BEGIN Passage for review
Re: SD_SHARE_CPUPOWER breaks scheduler fairness

From: Con Kolivas
Date: Wed Jun 01 2005 - 09:49:45 EST


On Thu, 2 Jun 2005 00:29, Steve Rotolo wrote:
> On Tue, 2005-05-31 at 22:49, Con Kolivas wrote:
> > Sort of yes and yes. The idea that the sibling gets put to sleep if a
> > real time task is running is a workaround for the fact that you do share
> > cpu power (as you've correctly understood) and a real time task will slow
> > down if a SCHED_NORMAL task is running on its sibling which it should
> > not. The limitation is that, yes, for all intents you only have N
> > hyperthreaded cpus for spinning N rt tasks before nothing else runs, but
> > you can actually run N*2 rt tasks in this setting which you would not be
> > able to if hyperthreading was disabled.
> >
> > For some time I've been thinking about changing the balance between the
> > siblings slightly to allow SCHED_NORMAL tasks to run a small proportion
> > of time when rt tasks are running on the sibling. The tricky part is that
> > SCHED_FIFO tasks have no timeslice so we can't proportion cpu out
> > according to the difference in size of the timeslices, which is currently
> > how we proportion out cpu across siblings with SCHED_NORMAL, and this
> > maintains cpu distribution very similarly to how 'nice' does on the same
> > cpu.
>
> Thanks for responding, Con. But I want to make sure that an important
> point doesn't escape your attention. It appears that tasks get trapped
> on the stalled sibling, even when they could run on some other cpu. The
> load-balancer does not understand that the sibling is temporarily out of
> service so it actually balances tasks to it. And since it's idle, it
> may attract tasks to it more than other cpus (thanks to SD_WAKE_IDLE).
END Passage for review
Work instructions
• 1. Answer these from the mailing-list reply:
(a) On what date was the reply sent?
(b) How many rt tasks does the quoted explanation say can run in the hyperthreaded setting?
(c) Which setting does Steve Rotolo say may make the idle sibling attract more tasks than other cpus?
• 2. Copy the mailing-list reply between "On Thu, 2 Jun" and "hyperthreading was disabled.", inclusive.
BEGIN Extracted material
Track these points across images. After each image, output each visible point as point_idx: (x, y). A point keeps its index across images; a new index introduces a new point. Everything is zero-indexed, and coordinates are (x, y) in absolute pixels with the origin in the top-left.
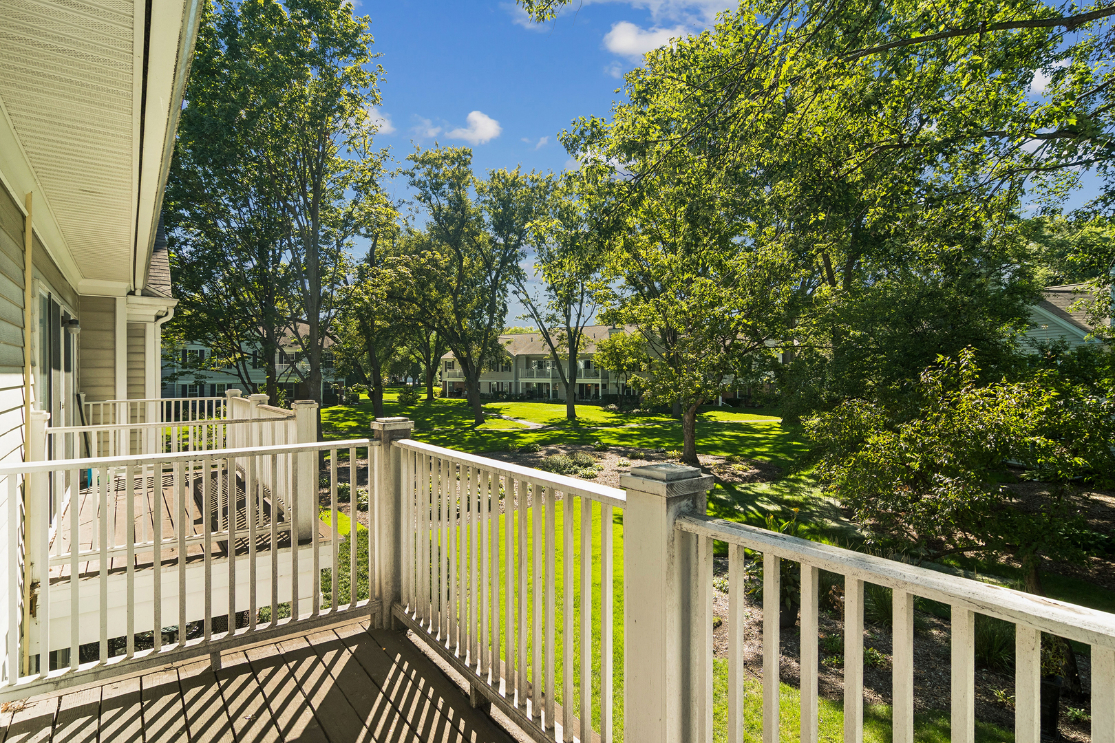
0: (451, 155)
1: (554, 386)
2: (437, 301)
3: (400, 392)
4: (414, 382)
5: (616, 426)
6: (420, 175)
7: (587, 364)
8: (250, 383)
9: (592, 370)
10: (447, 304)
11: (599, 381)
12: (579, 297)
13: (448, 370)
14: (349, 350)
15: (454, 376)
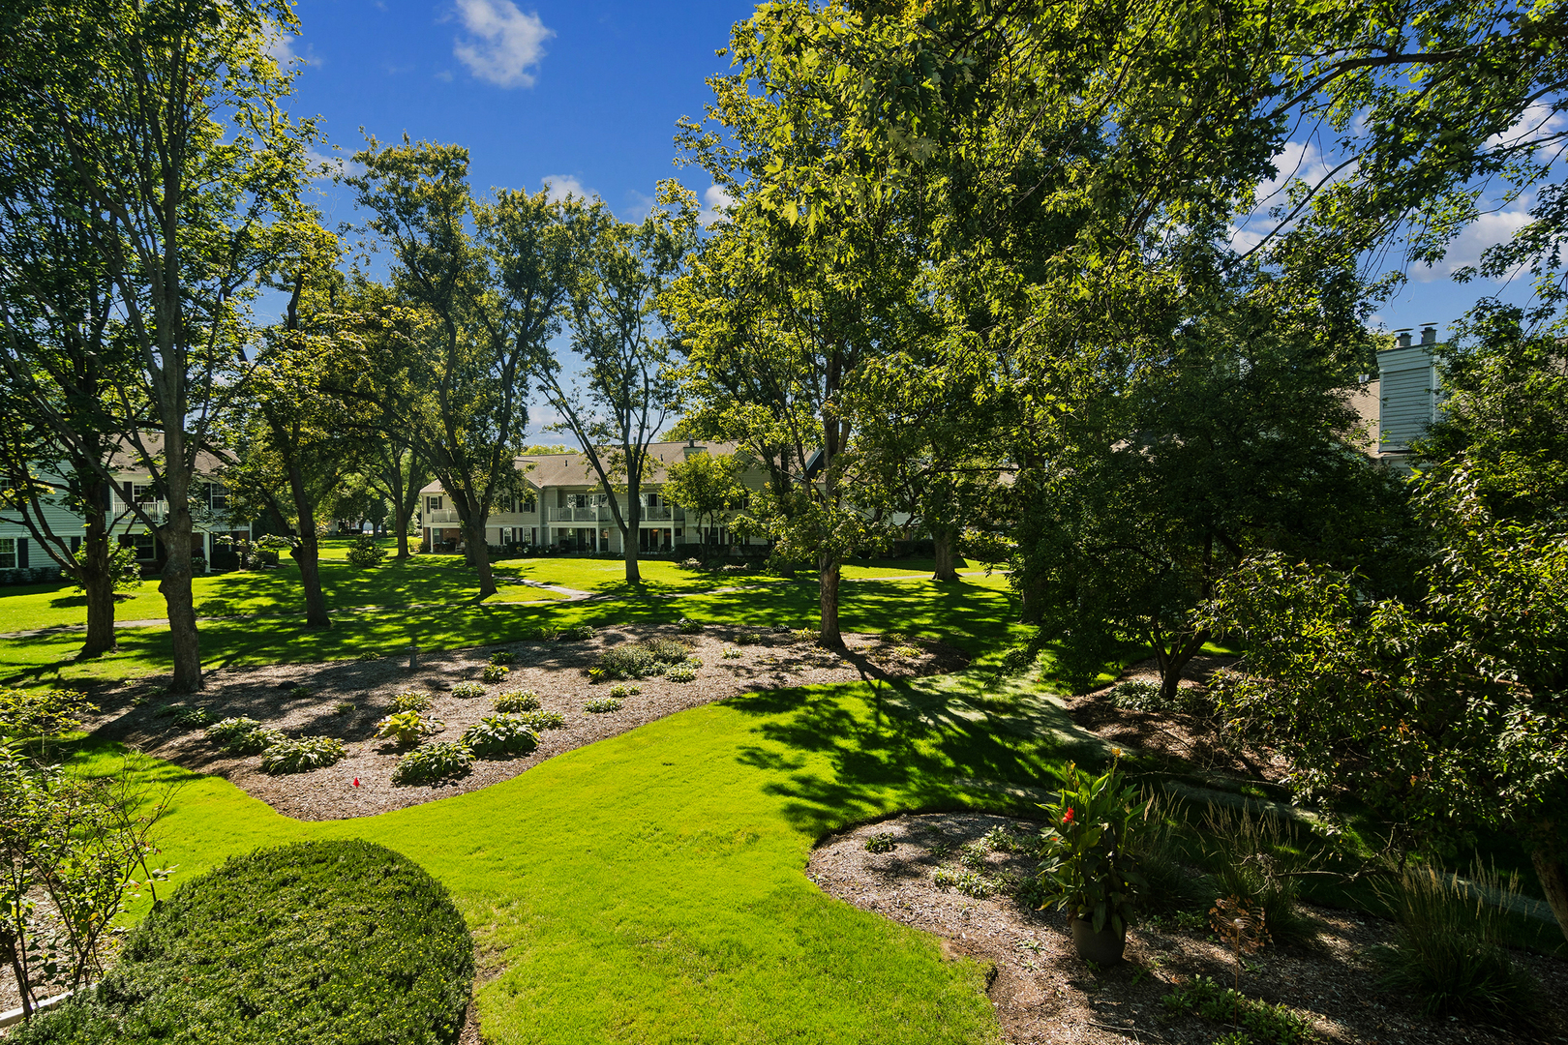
END Extracted material
Completed exercise
• 1.
(a) Wed Jun 01 2005
(b) N*2
(c) SD_WAKE_IDLE

• 2.
On Thu, 2 Jun 2005 00:29, Steve Rotolo wrote:
> On Tue, 2005-05-31 at 22:49, Con Kolivas wrote:
> > Sort of yes and yes. The idea that the sibling gets put to sleep if a
> > real time task is running is a workaround for the fact that you do share
> > cpu power (as you've correctly understood) and a real time task will slow
> > down if a SCHED_NORMAL task is running on its sibling which it should
> > not. The limitation is that, yes, for all intents you only have N
> > hyperthreaded cpus for spinning N rt tasks before nothing else runs, but
> > you can actually run N*2 rt tasks in this setting which you would not be
> > able to if hyperthreading was disabled.